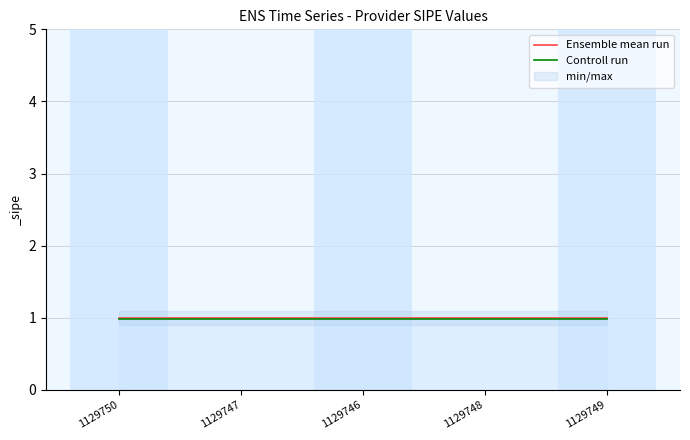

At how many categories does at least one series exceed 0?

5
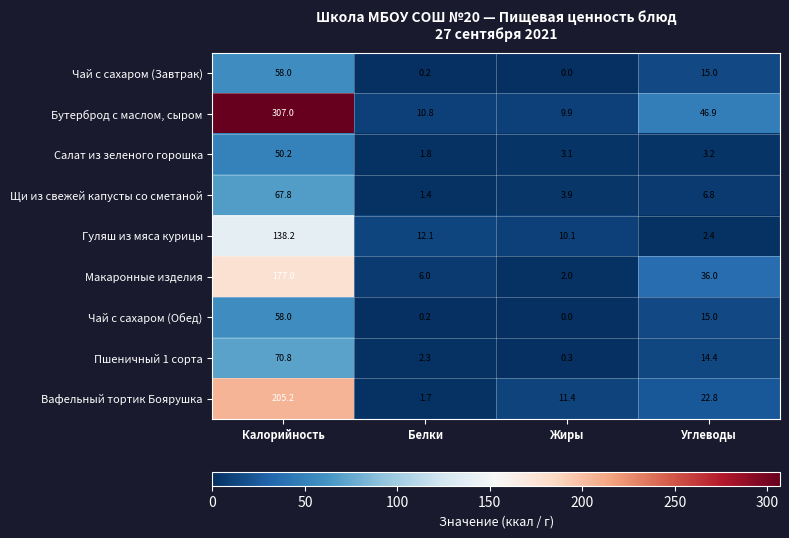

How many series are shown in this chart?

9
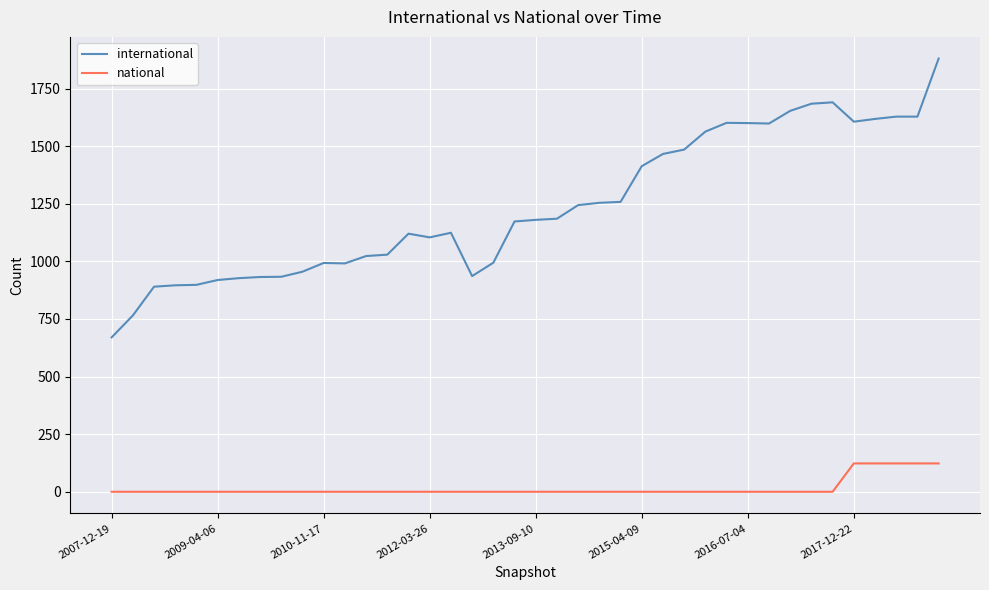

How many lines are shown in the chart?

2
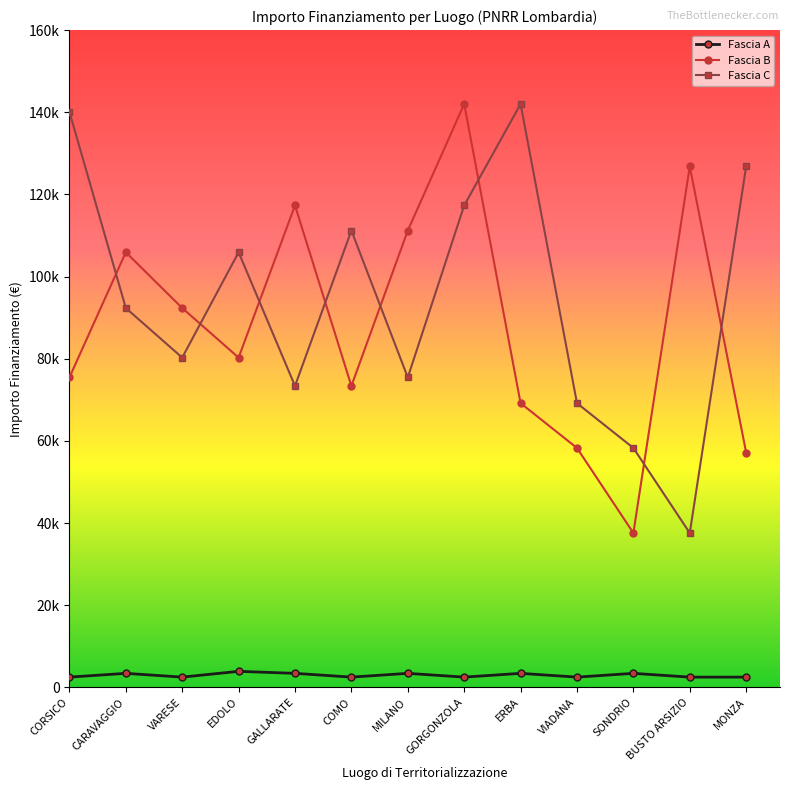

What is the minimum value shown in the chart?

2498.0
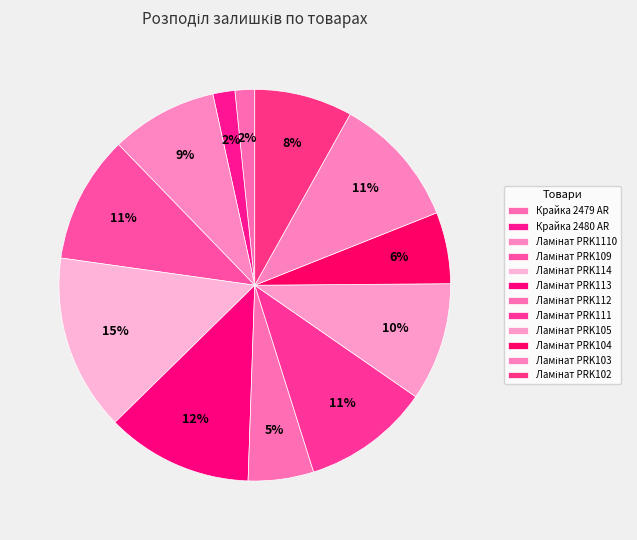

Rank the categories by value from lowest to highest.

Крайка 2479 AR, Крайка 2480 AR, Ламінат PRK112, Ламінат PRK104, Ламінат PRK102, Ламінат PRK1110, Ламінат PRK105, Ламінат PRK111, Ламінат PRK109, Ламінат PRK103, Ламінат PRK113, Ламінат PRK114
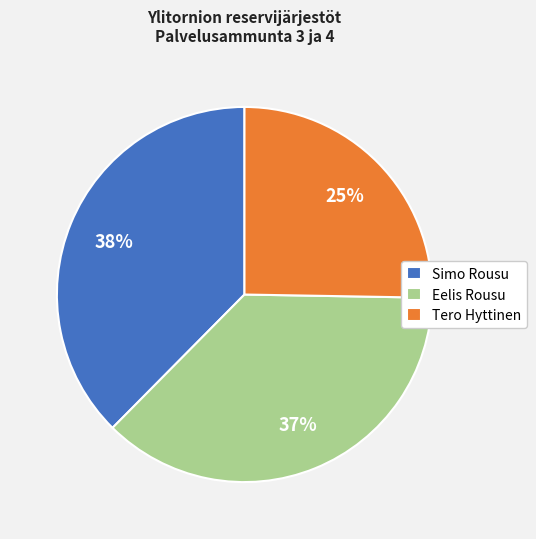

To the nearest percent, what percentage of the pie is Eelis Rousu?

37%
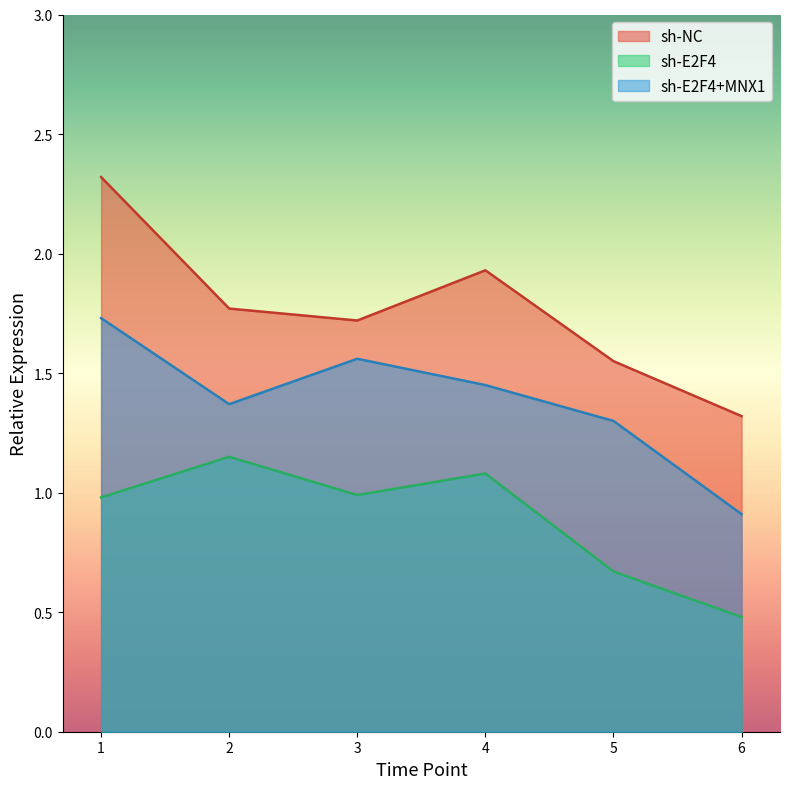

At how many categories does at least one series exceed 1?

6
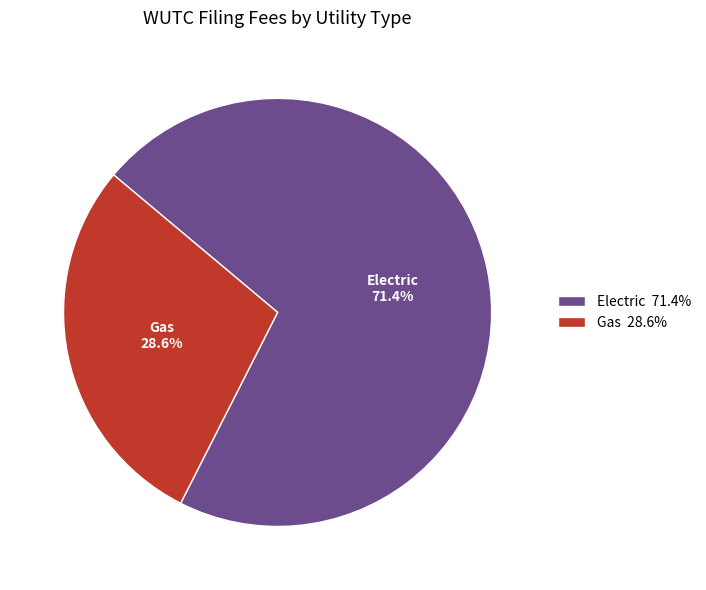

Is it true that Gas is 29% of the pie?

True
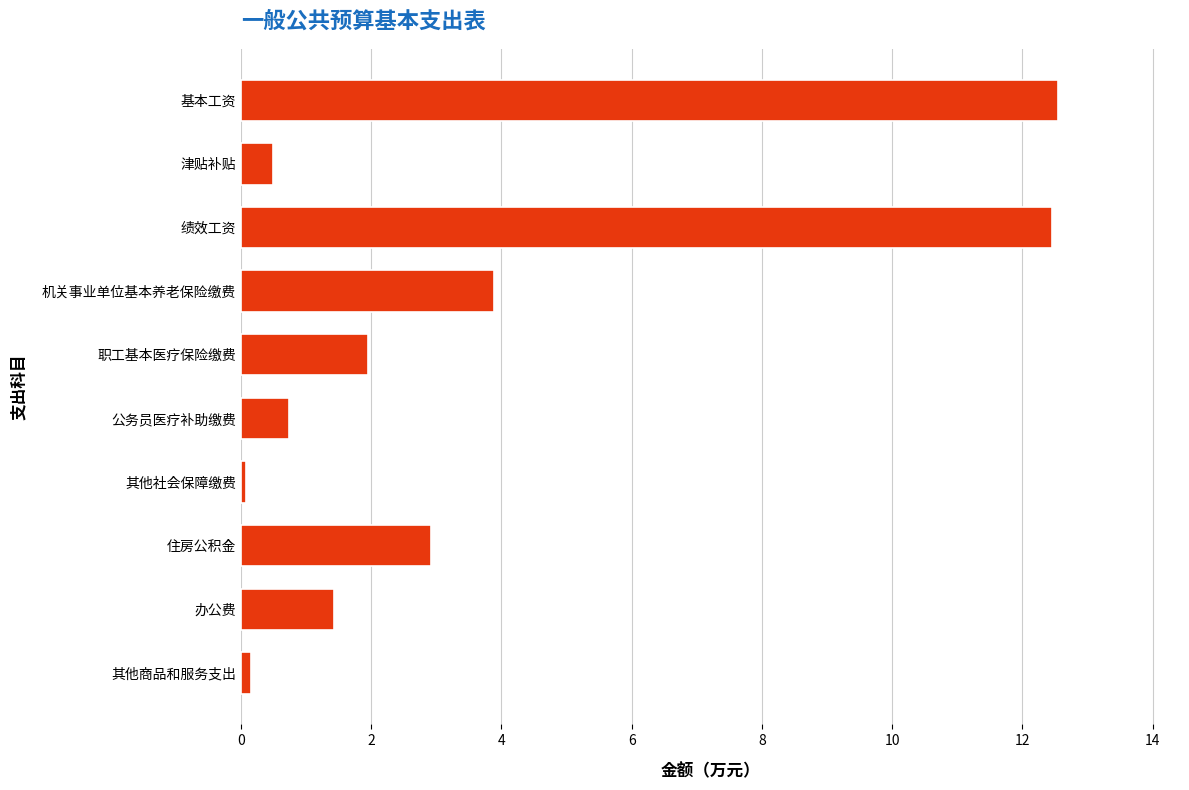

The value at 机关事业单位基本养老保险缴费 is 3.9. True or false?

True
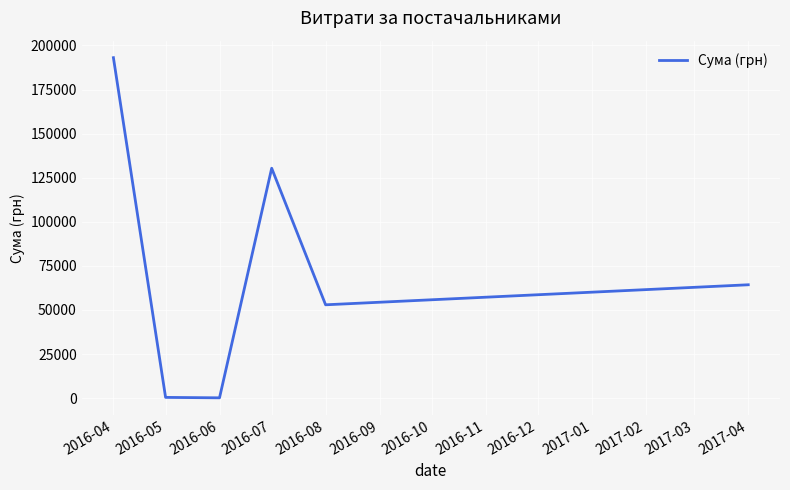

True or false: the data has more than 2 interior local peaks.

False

# # # # # # #

| BRIEF |
Copy every line of the records above word for word, but leave the pictures out.

| TASK OUTPUT |
At how many categories does at least one series exceed 0?

5

How many series are shown in this chart?

9

How many lines are shown in the chart?

2

What is the minimum value shown in the chart?

2498.0

Rank the categories by value from lowest to highest.

Крайка 2479 AR, Крайка 2480 AR, Ламінат PRK112, Ламінат PRK104, Ламінат PRK102, Ламінат PRK1110, Ламінат PRK105, Ламінат PRK111, Ламінат PRK109, Ламінат PRK103, Ламінат PRK113, Ламінат PRK114

To the nearest percent, what percentage of the pie is Eelis Rousu?

37%

At how many categories does at least one series exceed 1?

6

Is it true that Gas is 29% of the pie?

True

The value at 机关事业单位基本养老保险缴费 is 3.9. True or false?

True

True or false: the data has more than 2 interior local peaks.

False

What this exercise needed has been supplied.